#### [THE PROBLEM]
Would you set down every entry shown below, precisely as written?

Transcribed page contents:
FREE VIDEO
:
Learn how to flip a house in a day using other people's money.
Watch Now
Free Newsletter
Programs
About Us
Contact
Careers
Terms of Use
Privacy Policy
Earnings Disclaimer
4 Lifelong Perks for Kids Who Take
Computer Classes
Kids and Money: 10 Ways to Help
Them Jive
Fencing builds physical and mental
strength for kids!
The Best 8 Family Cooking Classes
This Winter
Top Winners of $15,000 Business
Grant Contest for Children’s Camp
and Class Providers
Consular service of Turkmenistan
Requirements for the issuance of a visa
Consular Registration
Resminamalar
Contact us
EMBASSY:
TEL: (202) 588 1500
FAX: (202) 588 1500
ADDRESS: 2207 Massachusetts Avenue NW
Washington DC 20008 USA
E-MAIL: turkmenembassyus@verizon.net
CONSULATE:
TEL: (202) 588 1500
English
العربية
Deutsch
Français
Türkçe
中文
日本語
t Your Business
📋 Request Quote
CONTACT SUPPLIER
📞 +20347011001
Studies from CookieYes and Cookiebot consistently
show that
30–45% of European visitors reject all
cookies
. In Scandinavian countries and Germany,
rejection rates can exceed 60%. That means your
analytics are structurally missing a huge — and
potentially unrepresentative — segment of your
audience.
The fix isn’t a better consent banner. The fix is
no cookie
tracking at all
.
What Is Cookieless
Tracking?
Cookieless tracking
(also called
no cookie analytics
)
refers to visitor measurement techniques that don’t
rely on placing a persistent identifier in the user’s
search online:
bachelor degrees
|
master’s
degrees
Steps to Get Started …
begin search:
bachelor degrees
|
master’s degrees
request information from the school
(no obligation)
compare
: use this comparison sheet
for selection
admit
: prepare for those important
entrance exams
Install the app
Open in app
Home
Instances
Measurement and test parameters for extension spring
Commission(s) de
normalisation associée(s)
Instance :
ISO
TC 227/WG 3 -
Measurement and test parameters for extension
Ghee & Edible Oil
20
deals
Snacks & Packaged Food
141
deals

#### [EXERCISE ANSWER]
FREE VIDEO
:
Learn how to flip a house in a day using other people's money.
Watch Now
Free Newsletter
Programs
About Us
Contact
Careers
Terms of Use
Privacy Policy
Earnings Disclaimer
4 Lifelong Perks for Kids Who Take
Computer Classes
Kids and Money: 10 Ways to Help
Them Jive
Fencing builds physical and mental
strength for kids!
The Best 8 Family Cooking Classes
This Winter
Top Winners of $15,000 Business
Grant Contest for Children’s Camp
and Class Providers
Consular service of Turkmenistan
Requirements for the issuance of a visa
Consular Registration
Resminamalar
Contact us
EMBASSY:
TEL: (202) 588 1500
FAX: (202) 588 1500
ADDRESS: 2207 Massachusetts Avenue NW
Washington DC 20008 USA
E-MAIL: turkmenembassyus@verizon.net
CONSULATE:
TEL: (202) 588 1500
English
العربية
Deutsch
Français
Türkçe
中文
日本語
t Your Business
📋 Request Quote
CONTACT SUPPLIER
📞 +20347011001
Studies from CookieYes and Cookiebot consistently
show that
30–45% of European visitors reject all
cookies
. In Scandinavian countries and Germany,
rejection rates can exceed 60%. That means your
analytics are structurally missing a huge — and
potentially unrepresentative — segment of your
audience.
The fix isn’t a better consent banner. The fix is
no cookie
tracking at all
.
What Is Cookieless
Tracking?
Cookieless tracking
(also called
no cookie analytics
)
refers to visitor measurement techniques that don’t
rely on placing a persistent identifier in the user’s
search online:
bachelor degrees
|
master’s
degrees
Steps to Get Started …
begin search:
bachelor degrees
|
master’s degrees
request information from the school
(no obligation)
compare
: use this comparison sheet
for selection
admit
: prepare for those important
entrance exams
Install the app
Open in app
Home
Instances
Measurement and test parameters for extension spring
Commission(s) de
normalisation associée(s)
Instance :
ISO
TC 227/WG 3 -
Measurement and test parameters for extension
Ghee & Edible Oil
20
deals
Snacks & Packaged Food
141
deals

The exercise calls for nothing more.